On 1st of January 1993 the Slovak Republic came into the world family of independent states. In contrast to the Czech Republic, which kept the most institutions of the former federation, Slovakia had to build most of the institutions from the beginning. The government and the entire country had indeed very serious economic problems.

Slovakia’s Location in Europe:
Slovakia's Location in Europe (on a map)

Peaceful divorce gave to the little known Slovakia abroad valuable political capital. Slovak Republic became member of UN, OSCE, IMF, etc. Less satisfactory was development of internal politics and economy, which got into severe crisis.

Compared with 1989 in 1993 GDP dropped to 74%, unknown mass unemployment appeared. Slovak industry, producing until than mainly for the Soviet market collapsed. A great part of military industry was concentrated in Slovakia, which lost its traditional markets, too. Opening of the Slovak market to the world economy decimated producers of the textile and electronics. Necessary reorientation on western markets was long and painful.

The restructuring was slowed down also by lack of capital, the foreign investors were hesitating because of the political climate.

From elections in 1992 to 1998 with short few month break was at power the political party of Vladimír Mečiar – Movement for Democratic Slovakia. In contradiction to parliamentary habits the opposition was pushed out from parliamentary committees and from privatization of the state property. The followers of the ruling party became from one day to the another owners of steel works, chemical factories, hotels, spas, agricultural enterprises with thousands of hectares of soil. Corruption and clientelism made the reforms, functioning of the state administration and courts of justice impossible.

Because of the lack of democratic principles Slovakia was excluded from list of candidates for EU and NATO. There was threat of international isolation, the lagging behind the dynamic developing neighbours was deepening.

This policy mobilized the opposition, which after elections in 1998 formed government headed by Mikuláš Dzurinda. It was formed by broad coalition of left and right parties. In direct elections was elected President Rudolf Schuster. With great effort the lost years were caught up.

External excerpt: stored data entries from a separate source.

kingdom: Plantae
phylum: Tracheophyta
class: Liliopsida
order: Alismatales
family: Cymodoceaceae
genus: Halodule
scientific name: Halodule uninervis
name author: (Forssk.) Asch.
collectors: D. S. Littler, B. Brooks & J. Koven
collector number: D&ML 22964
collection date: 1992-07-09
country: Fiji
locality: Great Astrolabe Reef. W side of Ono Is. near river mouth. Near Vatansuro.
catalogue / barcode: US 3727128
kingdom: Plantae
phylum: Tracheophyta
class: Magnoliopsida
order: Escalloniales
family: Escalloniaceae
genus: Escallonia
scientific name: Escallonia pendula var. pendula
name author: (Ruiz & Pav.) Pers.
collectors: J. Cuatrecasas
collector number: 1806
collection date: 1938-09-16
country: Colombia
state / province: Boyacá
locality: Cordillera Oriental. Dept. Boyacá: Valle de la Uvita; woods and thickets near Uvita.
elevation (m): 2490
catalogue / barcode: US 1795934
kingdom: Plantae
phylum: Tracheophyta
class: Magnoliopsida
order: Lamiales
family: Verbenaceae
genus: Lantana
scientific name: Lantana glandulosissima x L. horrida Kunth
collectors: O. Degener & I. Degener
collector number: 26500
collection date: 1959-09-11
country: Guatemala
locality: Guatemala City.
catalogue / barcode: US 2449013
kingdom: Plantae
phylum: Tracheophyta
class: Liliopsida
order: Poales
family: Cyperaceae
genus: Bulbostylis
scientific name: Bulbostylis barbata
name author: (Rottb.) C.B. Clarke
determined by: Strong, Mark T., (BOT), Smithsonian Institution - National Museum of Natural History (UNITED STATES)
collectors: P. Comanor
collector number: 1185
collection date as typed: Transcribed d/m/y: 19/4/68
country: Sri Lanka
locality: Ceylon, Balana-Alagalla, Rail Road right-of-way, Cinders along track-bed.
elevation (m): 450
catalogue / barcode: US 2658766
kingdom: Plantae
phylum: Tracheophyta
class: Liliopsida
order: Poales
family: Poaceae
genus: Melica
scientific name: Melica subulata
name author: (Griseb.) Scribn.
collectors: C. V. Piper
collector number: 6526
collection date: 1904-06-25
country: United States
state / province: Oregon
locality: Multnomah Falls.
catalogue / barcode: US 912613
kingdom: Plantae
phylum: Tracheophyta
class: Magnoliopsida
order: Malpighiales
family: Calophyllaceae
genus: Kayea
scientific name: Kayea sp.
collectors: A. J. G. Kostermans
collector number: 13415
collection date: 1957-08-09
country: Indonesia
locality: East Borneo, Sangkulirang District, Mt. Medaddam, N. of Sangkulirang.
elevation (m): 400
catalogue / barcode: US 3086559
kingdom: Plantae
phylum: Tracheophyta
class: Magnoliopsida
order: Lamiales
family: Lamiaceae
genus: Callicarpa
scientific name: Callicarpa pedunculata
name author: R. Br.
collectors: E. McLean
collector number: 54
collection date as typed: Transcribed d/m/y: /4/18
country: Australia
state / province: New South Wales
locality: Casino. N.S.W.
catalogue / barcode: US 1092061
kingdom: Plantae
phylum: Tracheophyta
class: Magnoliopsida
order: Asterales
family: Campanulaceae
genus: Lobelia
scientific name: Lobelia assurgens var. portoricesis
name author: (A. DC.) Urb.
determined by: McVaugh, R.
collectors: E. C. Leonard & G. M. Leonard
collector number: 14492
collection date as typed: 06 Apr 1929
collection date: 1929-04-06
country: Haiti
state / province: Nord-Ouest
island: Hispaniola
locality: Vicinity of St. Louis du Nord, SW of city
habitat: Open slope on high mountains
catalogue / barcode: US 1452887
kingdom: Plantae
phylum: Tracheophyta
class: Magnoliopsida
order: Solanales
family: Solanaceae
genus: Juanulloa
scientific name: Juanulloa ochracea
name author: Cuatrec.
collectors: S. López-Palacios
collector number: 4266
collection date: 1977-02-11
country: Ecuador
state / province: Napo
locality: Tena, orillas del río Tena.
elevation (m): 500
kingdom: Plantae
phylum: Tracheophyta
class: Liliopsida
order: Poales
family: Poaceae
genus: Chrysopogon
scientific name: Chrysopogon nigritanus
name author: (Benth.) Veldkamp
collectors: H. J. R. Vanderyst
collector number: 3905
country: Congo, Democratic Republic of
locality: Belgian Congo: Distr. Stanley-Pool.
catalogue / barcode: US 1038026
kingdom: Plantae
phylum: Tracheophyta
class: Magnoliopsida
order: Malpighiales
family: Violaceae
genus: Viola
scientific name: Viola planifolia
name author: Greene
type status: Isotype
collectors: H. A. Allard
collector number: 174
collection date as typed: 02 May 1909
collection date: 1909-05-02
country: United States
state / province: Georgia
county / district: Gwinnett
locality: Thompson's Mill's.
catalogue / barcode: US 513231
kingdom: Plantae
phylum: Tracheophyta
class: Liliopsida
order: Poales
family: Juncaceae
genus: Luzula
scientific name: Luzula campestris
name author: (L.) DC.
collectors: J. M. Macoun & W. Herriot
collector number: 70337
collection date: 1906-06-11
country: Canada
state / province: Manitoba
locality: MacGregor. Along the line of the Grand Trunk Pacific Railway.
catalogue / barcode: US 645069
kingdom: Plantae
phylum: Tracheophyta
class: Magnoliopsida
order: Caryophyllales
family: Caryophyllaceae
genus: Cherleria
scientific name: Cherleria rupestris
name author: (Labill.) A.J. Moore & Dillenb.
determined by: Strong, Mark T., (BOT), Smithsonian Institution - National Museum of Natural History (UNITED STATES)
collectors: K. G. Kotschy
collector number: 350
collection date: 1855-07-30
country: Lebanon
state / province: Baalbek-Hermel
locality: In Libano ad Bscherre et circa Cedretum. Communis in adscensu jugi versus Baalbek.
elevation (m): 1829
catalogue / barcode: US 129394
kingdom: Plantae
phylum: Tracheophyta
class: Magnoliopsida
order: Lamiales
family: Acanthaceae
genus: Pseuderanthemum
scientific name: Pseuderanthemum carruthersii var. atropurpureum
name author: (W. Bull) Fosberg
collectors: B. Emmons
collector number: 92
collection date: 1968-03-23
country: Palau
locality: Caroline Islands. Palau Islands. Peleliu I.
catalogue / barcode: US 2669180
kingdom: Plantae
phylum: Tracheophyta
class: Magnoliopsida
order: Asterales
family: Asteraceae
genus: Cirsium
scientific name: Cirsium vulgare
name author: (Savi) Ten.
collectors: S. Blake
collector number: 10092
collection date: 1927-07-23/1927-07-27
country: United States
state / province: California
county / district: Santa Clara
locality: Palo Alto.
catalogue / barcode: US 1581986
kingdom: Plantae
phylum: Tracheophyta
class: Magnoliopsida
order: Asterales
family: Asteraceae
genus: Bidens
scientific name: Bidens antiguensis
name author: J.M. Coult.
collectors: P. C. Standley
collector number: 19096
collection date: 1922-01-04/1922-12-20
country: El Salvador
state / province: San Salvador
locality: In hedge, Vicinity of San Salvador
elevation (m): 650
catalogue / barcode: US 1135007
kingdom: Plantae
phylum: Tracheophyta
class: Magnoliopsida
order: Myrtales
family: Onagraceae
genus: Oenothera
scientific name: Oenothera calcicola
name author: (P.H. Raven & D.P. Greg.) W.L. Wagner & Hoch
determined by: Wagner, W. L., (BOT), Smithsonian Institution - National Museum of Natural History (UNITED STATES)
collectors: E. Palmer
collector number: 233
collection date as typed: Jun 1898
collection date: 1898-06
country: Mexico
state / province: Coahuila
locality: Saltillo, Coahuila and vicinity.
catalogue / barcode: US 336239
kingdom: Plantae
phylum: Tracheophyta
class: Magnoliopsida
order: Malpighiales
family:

The economical reforms made progress, decentralization of the state administration, privatization of banks, insurance companies, telecommunications, large companies. The flow of foreign capital in the country increased. The Government was successful also in breaking through the isolation of the country. In 2000 Slovakia became member of OECD, again was included in the list of candidates for membership in NATO and European Union. With great effort the lost years were overcome.

Even though the elections in September 2002 were won by HZDS, again they did not succeed to form the government. It was formed by Slovak Democratic and Christian Union of Mikuláš Dzurinda together with other three right oriented parties. In the end of 2002 Slovakia received invitation to NATO, few days later the negotiations with European Union were finished.

In present time the country has modern political and economical structures, in human development.

Slovak Republic has succeeded to develop good relations with all neighbours, questions of dispute were always solved by patient negotiations. The history is not such a burden on the present and on the future as well. Slovakia has an over the standard relationship with the Czech Republic, the 10 % Hungarian minority is organic part of the political life and management of the country.

Slovakia has also many unsolved complicated economical, social and political problems inherited from the history as well as fresh ones. Nontransparent privatization left behind the swamp of corruption and clientelism, long time postponed reforms are burden for the schools, health sector, pensions. A long term problem is the life of several hundred thousand of Romas. Slovaks were most affected by economical changes, lack of jobs for nonqualified workers. Fate was always hard, but in the last decade the Roma problem became from social clearly political.

After the velvet revolution the frequent subject of discussion was Slovakia entering Europe. Slovakia was always part of European culture, civilization, its rises and falls. It was never in front rows, but never too long in the last. Its historical ambition was to be in the leading group, if not on the top, than close. This was the fate and objective of many generations. It is tradition, but also present and future.

At present time, the Slovak Republic started the path of economic reforms and progressive changes, which resulted in improving the growth of living standards.